====== Testo in esame ======

Tratto da: Adista Notizie n° 9 del 08/03/2014

37540. ROMA-ADISTA. Non c’è che dire: ormai la lotta a quella che è stata ribattezzata “l’ideologia di genere” sembra proprio essere diventata una delle priorità della Chiesa cattolica. A ogni tentativo messo in campo da istituzioni, associazioni, scuole per contrastare il diffondersi di impoverenti stereotipi di genere e del bullismo omofobico, corrispondono, da parte ecclesiastica, fiumi di parole e di inchiostro, fino a scomodare il Vangelo, per dimostrare la pericolosità di questo tipo di approccio.

======

Esercizi »
[1] Riassumi il testo in esame in due frasi.
[2] Riporta fedelmente il tratto del testo in esame che va da «37540. ROMA-ADISTA. Non» fino a «tipo di approccio.».

====== Dati archiviati ======

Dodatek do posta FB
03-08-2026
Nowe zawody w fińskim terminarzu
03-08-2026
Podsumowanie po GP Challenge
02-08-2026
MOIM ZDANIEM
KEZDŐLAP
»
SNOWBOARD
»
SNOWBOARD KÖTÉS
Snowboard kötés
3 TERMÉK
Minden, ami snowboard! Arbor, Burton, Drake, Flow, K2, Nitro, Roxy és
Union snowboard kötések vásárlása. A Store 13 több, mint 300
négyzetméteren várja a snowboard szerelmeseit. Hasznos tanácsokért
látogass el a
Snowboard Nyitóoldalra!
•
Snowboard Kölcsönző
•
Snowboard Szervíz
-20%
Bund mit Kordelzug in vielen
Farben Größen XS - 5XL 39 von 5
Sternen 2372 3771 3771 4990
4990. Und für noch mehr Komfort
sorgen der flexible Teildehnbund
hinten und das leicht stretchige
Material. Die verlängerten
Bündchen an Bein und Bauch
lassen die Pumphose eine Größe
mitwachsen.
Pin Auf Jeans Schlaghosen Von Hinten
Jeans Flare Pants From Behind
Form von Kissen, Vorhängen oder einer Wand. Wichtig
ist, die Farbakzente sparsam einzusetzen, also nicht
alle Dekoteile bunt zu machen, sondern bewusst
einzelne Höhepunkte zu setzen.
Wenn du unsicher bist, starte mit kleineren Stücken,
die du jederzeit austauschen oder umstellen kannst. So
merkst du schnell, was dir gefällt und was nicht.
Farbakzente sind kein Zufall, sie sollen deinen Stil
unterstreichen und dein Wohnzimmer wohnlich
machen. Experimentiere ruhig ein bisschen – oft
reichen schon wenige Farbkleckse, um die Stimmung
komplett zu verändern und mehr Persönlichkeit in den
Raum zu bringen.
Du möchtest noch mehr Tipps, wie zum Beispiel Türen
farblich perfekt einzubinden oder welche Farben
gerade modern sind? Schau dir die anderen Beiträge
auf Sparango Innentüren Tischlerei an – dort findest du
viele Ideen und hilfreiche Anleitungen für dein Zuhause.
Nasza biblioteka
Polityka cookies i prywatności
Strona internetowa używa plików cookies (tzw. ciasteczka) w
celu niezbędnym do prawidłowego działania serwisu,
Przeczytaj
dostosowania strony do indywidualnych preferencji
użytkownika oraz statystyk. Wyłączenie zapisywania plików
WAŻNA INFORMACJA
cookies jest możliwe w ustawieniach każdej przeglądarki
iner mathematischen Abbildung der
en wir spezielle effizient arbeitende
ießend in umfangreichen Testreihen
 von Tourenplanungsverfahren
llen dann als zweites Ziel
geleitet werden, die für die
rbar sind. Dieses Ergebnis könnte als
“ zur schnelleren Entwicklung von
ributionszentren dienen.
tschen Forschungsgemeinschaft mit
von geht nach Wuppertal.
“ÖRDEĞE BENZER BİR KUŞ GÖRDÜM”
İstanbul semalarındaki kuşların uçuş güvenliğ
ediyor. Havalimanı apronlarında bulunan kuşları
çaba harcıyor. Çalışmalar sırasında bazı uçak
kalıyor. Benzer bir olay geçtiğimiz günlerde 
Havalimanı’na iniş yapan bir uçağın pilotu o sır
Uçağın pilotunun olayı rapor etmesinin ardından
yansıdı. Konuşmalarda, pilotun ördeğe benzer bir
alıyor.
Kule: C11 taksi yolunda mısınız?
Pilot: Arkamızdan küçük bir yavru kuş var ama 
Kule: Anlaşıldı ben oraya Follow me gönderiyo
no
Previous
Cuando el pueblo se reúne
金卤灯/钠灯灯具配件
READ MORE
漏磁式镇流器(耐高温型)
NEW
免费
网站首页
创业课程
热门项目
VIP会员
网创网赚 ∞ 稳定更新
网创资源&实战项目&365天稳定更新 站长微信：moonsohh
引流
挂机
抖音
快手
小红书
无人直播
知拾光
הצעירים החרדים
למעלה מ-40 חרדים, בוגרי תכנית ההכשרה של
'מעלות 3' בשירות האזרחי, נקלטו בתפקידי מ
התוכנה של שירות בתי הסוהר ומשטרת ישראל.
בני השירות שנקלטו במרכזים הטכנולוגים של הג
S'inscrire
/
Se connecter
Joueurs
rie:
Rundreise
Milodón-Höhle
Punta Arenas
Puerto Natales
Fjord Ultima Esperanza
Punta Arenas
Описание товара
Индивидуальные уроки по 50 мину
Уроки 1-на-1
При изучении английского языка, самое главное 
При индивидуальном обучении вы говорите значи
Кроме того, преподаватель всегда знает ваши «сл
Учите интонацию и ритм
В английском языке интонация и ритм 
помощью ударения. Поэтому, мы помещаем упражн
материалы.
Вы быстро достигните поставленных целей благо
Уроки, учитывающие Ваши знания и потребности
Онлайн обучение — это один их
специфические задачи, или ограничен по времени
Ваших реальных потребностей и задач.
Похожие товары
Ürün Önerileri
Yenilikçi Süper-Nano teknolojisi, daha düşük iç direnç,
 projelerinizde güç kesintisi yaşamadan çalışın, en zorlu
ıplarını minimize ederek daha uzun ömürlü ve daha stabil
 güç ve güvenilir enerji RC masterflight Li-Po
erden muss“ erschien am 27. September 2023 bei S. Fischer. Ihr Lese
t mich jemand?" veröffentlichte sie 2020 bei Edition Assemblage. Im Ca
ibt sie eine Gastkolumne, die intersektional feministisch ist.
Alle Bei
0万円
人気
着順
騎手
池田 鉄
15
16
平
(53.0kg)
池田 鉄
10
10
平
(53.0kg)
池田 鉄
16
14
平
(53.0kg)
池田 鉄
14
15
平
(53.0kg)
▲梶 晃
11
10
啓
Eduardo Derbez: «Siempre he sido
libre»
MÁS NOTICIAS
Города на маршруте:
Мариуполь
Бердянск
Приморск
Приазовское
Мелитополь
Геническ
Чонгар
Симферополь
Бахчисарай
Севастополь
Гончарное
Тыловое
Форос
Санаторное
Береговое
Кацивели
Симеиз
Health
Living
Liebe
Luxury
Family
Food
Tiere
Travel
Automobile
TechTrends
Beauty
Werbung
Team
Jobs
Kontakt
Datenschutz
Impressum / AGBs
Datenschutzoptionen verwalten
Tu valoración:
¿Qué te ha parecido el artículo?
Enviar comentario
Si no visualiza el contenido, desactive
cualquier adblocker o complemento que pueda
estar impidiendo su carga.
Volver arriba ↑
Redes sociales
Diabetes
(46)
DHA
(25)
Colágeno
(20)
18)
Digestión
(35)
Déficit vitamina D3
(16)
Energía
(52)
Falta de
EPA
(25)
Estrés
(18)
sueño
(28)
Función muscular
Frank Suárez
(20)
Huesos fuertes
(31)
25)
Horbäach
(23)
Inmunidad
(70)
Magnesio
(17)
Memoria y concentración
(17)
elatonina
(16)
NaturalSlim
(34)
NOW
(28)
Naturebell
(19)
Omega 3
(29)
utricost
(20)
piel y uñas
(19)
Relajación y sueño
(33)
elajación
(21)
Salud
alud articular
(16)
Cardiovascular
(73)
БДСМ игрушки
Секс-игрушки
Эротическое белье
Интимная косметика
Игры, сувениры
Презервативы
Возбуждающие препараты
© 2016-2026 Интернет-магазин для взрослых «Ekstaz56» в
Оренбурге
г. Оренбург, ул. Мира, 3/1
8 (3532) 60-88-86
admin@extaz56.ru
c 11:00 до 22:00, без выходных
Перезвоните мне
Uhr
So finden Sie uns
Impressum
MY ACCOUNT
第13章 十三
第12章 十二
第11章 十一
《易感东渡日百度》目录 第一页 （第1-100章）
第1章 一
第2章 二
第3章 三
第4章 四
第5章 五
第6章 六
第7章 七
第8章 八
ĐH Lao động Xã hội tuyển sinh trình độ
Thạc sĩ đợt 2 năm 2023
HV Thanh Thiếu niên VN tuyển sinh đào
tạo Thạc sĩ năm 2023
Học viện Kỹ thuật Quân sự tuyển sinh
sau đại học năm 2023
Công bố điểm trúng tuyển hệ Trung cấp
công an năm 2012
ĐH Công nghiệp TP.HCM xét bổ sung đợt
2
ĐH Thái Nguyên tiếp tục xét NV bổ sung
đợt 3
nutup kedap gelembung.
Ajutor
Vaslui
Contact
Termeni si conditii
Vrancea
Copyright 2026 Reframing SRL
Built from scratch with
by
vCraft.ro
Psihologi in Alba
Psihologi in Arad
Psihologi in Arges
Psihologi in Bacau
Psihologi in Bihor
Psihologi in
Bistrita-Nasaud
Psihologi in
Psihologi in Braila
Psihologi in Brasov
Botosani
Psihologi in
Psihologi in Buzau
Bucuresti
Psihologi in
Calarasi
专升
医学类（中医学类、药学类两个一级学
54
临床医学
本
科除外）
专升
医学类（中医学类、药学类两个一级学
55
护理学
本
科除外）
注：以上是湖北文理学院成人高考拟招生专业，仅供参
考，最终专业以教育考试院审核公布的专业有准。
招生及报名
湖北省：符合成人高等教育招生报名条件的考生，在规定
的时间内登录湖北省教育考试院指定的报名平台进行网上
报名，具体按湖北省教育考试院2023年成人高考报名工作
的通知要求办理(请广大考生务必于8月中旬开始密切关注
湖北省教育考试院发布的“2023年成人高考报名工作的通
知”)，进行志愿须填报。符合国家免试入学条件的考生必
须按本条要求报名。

======

Soluzioni »
[1] La lotta a quella che è stata ribattezzata “l’ideologia di genere” sembra ormai essere diventata una delle priorità della Chiesa cattolica. A ogni tentativo di istituzioni, associazioni e scuole di contrastare gli stereotipi di genere e il bullismo omofobico, la parte ecclesiastica risponde con fiumi di parole e di inchiostro, fino a scomodare il Vangelo, per dimostrare la pericolosità di questo approccio.

[2]
37540. ROMA-ADISTA. Non c’è che dire: ormai la lotta a quella che è stata ribattezzata “l’ideologia di genere” sembra proprio essere diventata una delle priorità della Chiesa cattolica. A ogni tentativo messo in campo da istituzioni, associazioni, scuole per contrastare il diffondersi di impoverenti stereotipi di genere e del bullismo omofobico, corrispondono, da parte ecclesiastica, fiumi di parole e di inchiostro, fino a scomodare il Vangelo, per dimostrare la pericolosità di questo tipo di approccio.